Ricardo Sá Fernandes reiterou que "Manuel Pinho tem o direito de escolher o quadro da sua defesa" e "veio à Assembleia da República esclarecendo que iria falar sobre política de energia e não sobre a matéria que está em investigação nos tribunais, até que ele saiba exatamente o que é que está em investigação".

"Seria uma falta de respeito se ele não tivesse previamente avisado ao que vinha. Avisou e explicou porquê", concretizou o advogado.

Segundo Sá Fernandes, Manuel Pinho "respondeu a tudo menos aquilo que previamente definiu que não iria responder".

"Eu sempre disse que Manuel Pinho não deixará nenhuma pergunta sem resposta, agora quem escolhe o território da defesa é ele. Manuel Pinho já teve a sua reputação destruída, foi massacrado como eu não me recordo de ninguém na democracia portuguesa com base em notícias que são retiradas de um processo em que ele ainda não foi ouvido", criticou.

O advogado de defesa foi mais longe: "os senhores hão de perceber, na altura própria, porque é que ele não adianta explicações".

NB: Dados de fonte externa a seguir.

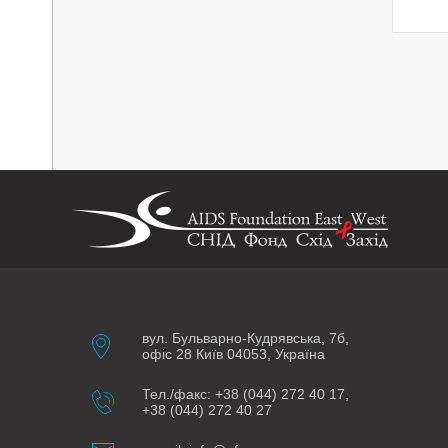
вул. Бульварно-Кудрявська, 7б,
офіс 28 Київ 04053, Україна
Тел./факс: +38 (044) 272 40 17,
+38 (044) 272 40 27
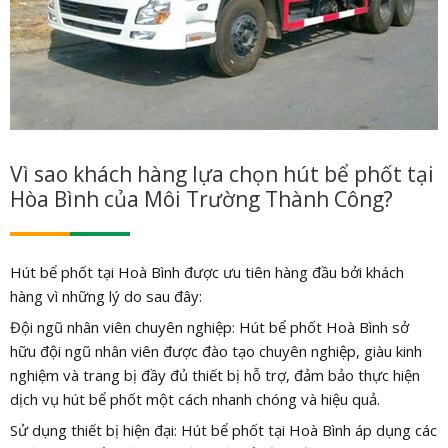
Vì sao khách hàng lựa chọn hút bể phốt tại
Hòa Bình của Môi Trường Thành Công?
Hút bể phốt tại Hoà Bình được ưu tiên hàng đầu bởi khách
hàng vì những lý do sau đây:
Đội ngũ nhân viên chuyên nghiệp: Hút bể phốt Hoà Bình sở
hữu đội ngũ nhân viên được đào tạo chuyên nghiệp, giàu kinh
nghiệm và trang bị đầy đủ thiết bị hỗ trợ, đảm bảo thực hiện
dịch vụ hút bể phốt một cách nhanh chóng và hiệu quả.
Sử dụng thiết bị hiện đại: Hút bể phốt tại Hoà Bình áp dụng các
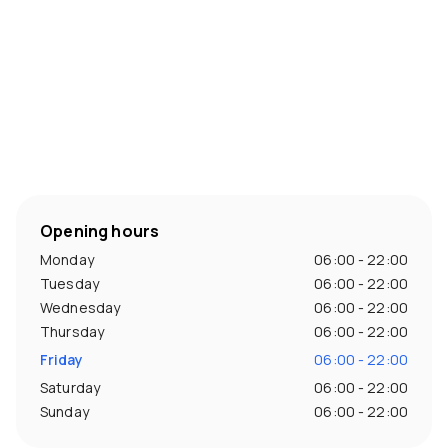
Opening hours
Monday
06:00 - 22:00
Tuesday
06:00 - 22:00
Wednesday
06:00 - 22:00
Thursday
06:00 - 22:00
Friday
06:00 - 22:00
Saturday
06:00 - 22:00
Sunday
06:00 - 22:00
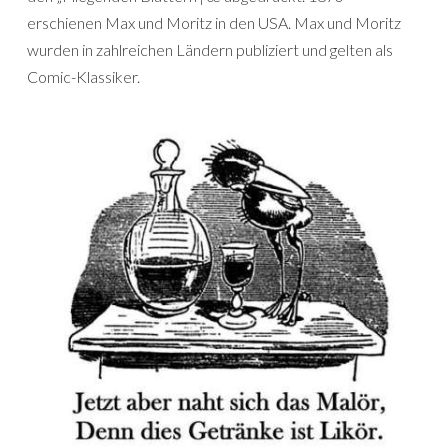
erschienen Max und Moritz in den USA. Max und Moritz
wurden in zahlreichen Ländern publiziert und gelten als
Comic-Klassiker.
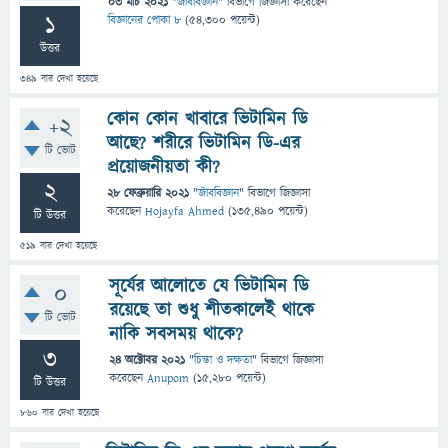
03 মার্চ 2021
"
জীববিজ্ঞান
" বিভাগে
জিজ্ঞাসা
করেছেন
1
বিজ্ঞানের পোকা ৮
(
54,300
পয়েন্ট)
উত্তর
349
বার দেখা হয়েছে
কোন কোন খাবারে ভিটামিন ডি
+2
আছে? শরীরে ভিটামিন ডি-এর
টি ভোট
প্রয়োজনীয়তা কী?
2
28 ফেব্রুয়ারি 2021
"
জীববিজ্ঞান
" বিভাগে
জিজ্ঞাসা
করেছেন
Hojayfa Ahmed
(
135,490
পয়েন্ট)
টি উত্তর
519
বার দেখা হয়েছে
সূর্যের আলোতে যে ভিটামিন ডি
0
রয়েছে তা শুধু শীতকালেই থাকে
টি ভোট
নাকি সবসময় থাকে?
3
24 অক্টোবর 2021
"
চিন্তা ও দক্ষতা
" বিভাগে
জিজ্ঞাসা
করেছেন
Anupom
(
15,280
পয়েন্ট)
টি উত্তর
860
বার দেখা হয়েছে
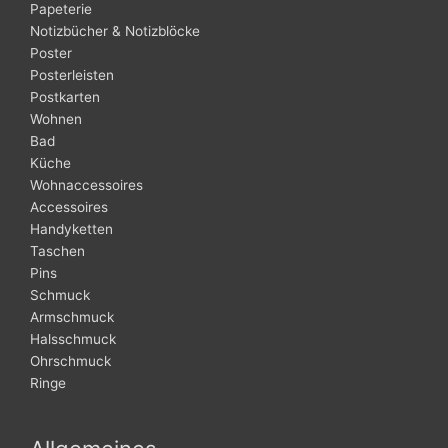
Papeterie
Notizbücher & Notizblöcke
Poster
Posterleisten
Postkarten
Wohnen
Bad
Küche
Wohnaccessoires
Accessoires
Handyketten
Taschen
Pins
Schmuck
Armschmuck
Halsschmuck
Ohrschmuck
Ringe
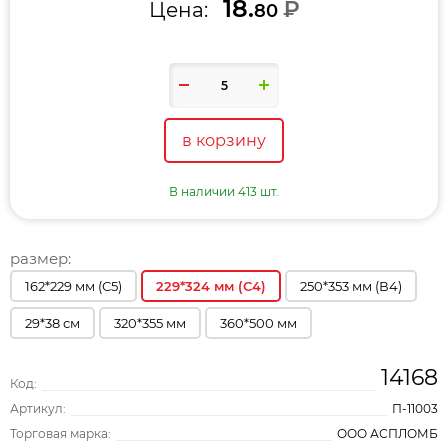
18.
₽
Цена:
80
в корзину
В наличии 413 шт.
размер:
162*229 мм (С5)
229*324 мм (С4)
250*353 мм (В4)
29*38 см
320*355 мм
360*500 мм
14168
Код:
Артикул:
П-11003
Торговая марка:
ООО АСПЛОМБ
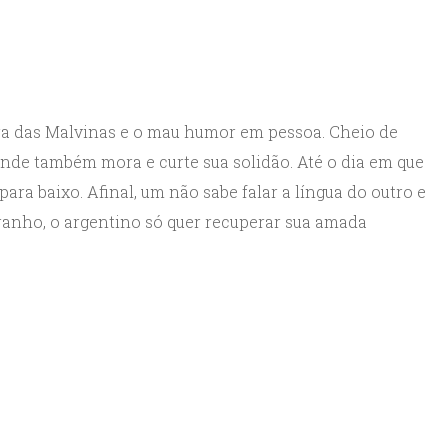
ra das Malvinas e o mau humor em pessoa. Cheio de
onde também mora e curte sua solidão. Até o dia em que
para baixo. Afinal, um não sabe falar a língua do outro e
ranho, o argentino só quer recuperar sua amada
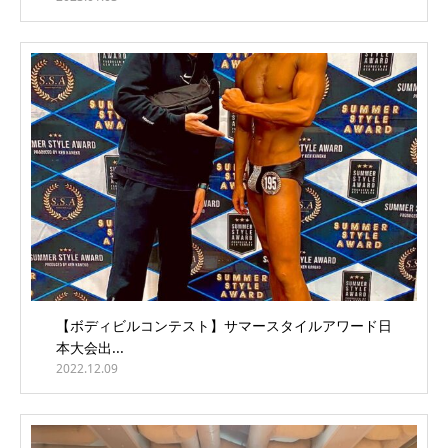
【ボディビルコンテスト】サマースタイルアワード日
本大会出...
2022.12.09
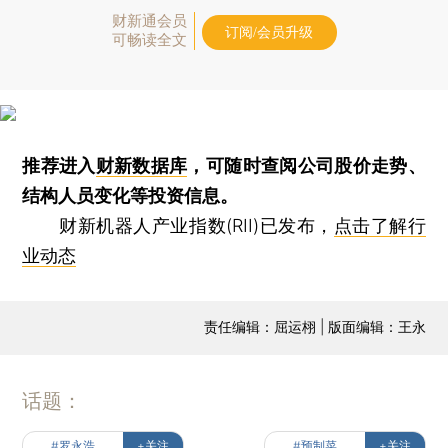
财新通会员
订阅/会员升级
可畅读全文
推荐进入
财新数据库
，可随时查阅公司股价走势、
结构人员变化等投资信息。
财新机器人产业指数(RII)已发布，
点击了解行
业动态
责任编辑：屈运栩 | 版面编辑：王永
话题：
#罗永浩
+关注
#预制菜
+关注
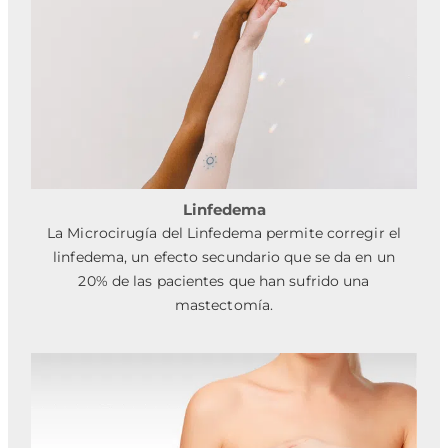
Linfedema
La Microcirugía del Linfedema permite corregir el
linfedema, un efecto secundario que se da en un
20% de las pacientes que han sufrido una
mastectomía.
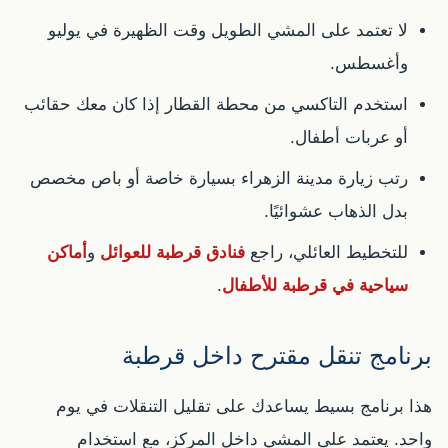
لا تعتمد على المشي الطويل وقت الظهيرة في يوليو
وأغسطس.
استخدم التاكسي من محطة القطار إذا كان معك حقائب
أو عربات أطفال.
رتب زيارة مدينة الزهراء بسيارة خاصة أو باص مخصص
بدل الذهاب عشوائيًا.
للتخطيط العائلي، راجع
فنادق قرطبة للعوائل
و
أماكن
سياحية في قرطبة للأطفال
.
برنامج تنقل مقترح داخل قرطبة
هذا برنامج بسيط يساعدك على تقليل التنقلات في يوم
واحد. يعتمد على المشي داخل المركز، مع استخدام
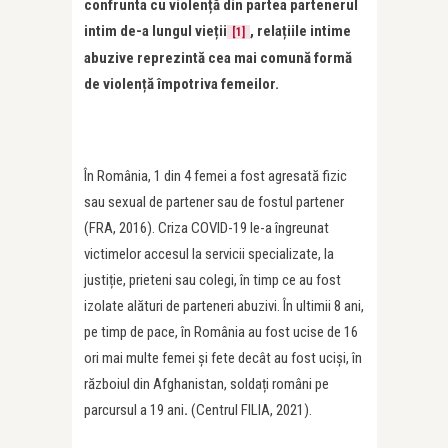
confrunta cu violență din partea partenerul
intim de-a lungul vieții
, relațiile intime
[1]
abuzive reprezintă cea mai comună formă
de violență împotriva femeilor.
În România, 1 din 4 femei a fost agresată fizic
sau sexual de partener sau de fostul partener
(FRA, 2016). Criza COVID-19 le-a îngreunat
victimelor accesul la servicii specializate, la
justiție, prieteni sau colegi, în timp ce au fost
izolate alături de parteneri abuzivi. În ultimii 8 ani,
pe timp de pace, în România au fost ucise de 16
ori mai multe femei și fete decât au fost uciși, în
războiul din Afghanistan, soldați români pe
parcursul a 19 ani
.
(Centrul FILIA, 2021).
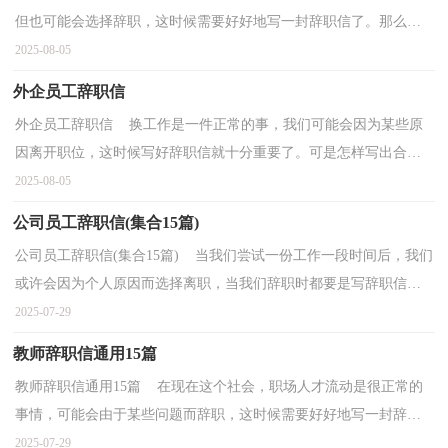
但也可能会选择辞职，这时候需要好好地写一封辞职信了。那么辞
职信里该包含哪些内容呢？以下是小编精心整理的医院急...
2025-08-05
外企员工辞职信
外企员工辞职信 换工作是一件正常的事，我们可能会因为某些原
因离开职位，这时候写好辞职信就十分重要了。可是怎样写出合乎
规范的辞职信呢？下面是小编为大家整理的外企员工辞...
2025-08-05
公司员工辞职信(集合15篇)
公司员工辞职信(集合15篇) 当我们尝试一份工作一段时间后，我们
或许会因为个人原因而选择离职，当我们辞职时都要是写辞职信
的。不知道辞职信里该写什么？下面是小编为大家整理...
2025-07-29
教师辞职信通用15篇
教师辞职信通用15篇 在现在这个社会，职场人才流动是很正常的
事情，可能会由于某些问题而辞职，这时候需要好好地写一封辞职
信了。可是怎样写出合乎规范的辞职信呢？以下是小编为...
2025-07-29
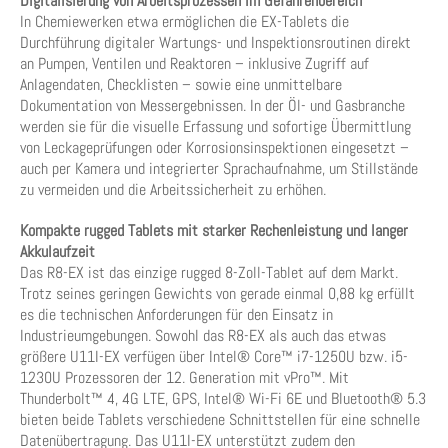
Digitalisierung von Arbeitsprozessen im Gefahrenbereich
In Chemiewerken etwa ermöglichen die EX-Tablets die
Durchführung digitaler Wartungs- und Inspektionsroutinen direkt
an Pumpen, Ventilen und Reaktoren – inklusive Zugriff auf
Anlagendaten, Checklisten – sowie eine unmittelbare
Dokumentation von Messergebnissen. In der Öl- und Gasbranche
werden sie für die visuelle Erfassung und sofortige Übermittlung
von Leckageprüfungen oder Korrosionsinspektionen eingesetzt –
auch per Kamera und integrierter Sprachaufnahme, um Stillstände
zu vermeiden und die Arbeitssicherheit zu erhöhen.
Kompakte rugged Tablets mit starker Rechenleistung und langer
Akkulaufzeit
Das R8-EX ist das einzige rugged 8-Zoll-Tablet auf dem Markt.
Trotz seines geringen Gewichts von gerade einmal 0,88 kg erfüllt
es die technischen Anforderungen für den Einsatz in
Industrieumgebungen. Sowohl das R8-EX als auch das etwas
größere U11I-EX verfügen über Intel® Core™ i7-1250U bzw. i5-
1230U Prozessoren der 12. Generation mit vPro™. Mit
Thunderbolt™ 4, 4G LTE, GPS, Intel® Wi-Fi 6E und Bluetooth® 5.3
bieten beide Tablets verschiedene Schnittstellen für eine schnelle
Datenübertragung. Das U11I-EX unterstützt zudem den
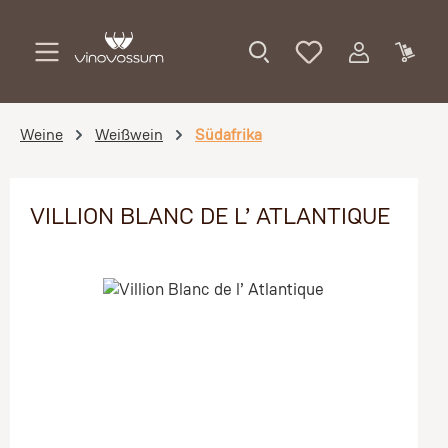
Zum Hauptinhalt springen
Weine
Weißwein
Südafrika
VILLION BLANC DE L’ ATLANTIQUE
Bildergalerie überspringen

"Há razões substanciais que levam a que Manuel Pinho entenda que não é este o momento para responder a essas perguntas. Não é um capricho, isto é um exercício de um direito", insistiu.

Depois de Sá Fernandes foi a vez do deputado social-democrata Emídio Guerreiro falar aos jornalistas, começando por considerar que "valeu a pena o PSD insistir na realização desta audição".

"Não me parece que seja muito correto utilizar o parlamento para esse tipo de defesa, assim como, em tese, também não me parece muito correto que Manuel Pinho não preste declarações à imprensa, mas seja o seu advogado a prestar no parlamento", criticou.

Na opinião de Emídio Guerreiro, "Manuel Pinho quis só referir-se a uma das questões do requerimento e mesmo nesta referiu-se sobretudo aquelas que lhe interessou".

"Lamento que Manuel Pinho tenha desperdiçado esta oportunidade para pôr fim a um conjunto de especulações que andam na praça pública já há quase três meses. A opção foi não responder ao PSD, ao BE, CDS-PP e PCP. O doutor Manuel Pinho só não respondeu sobre as matérias que não quis", condenou.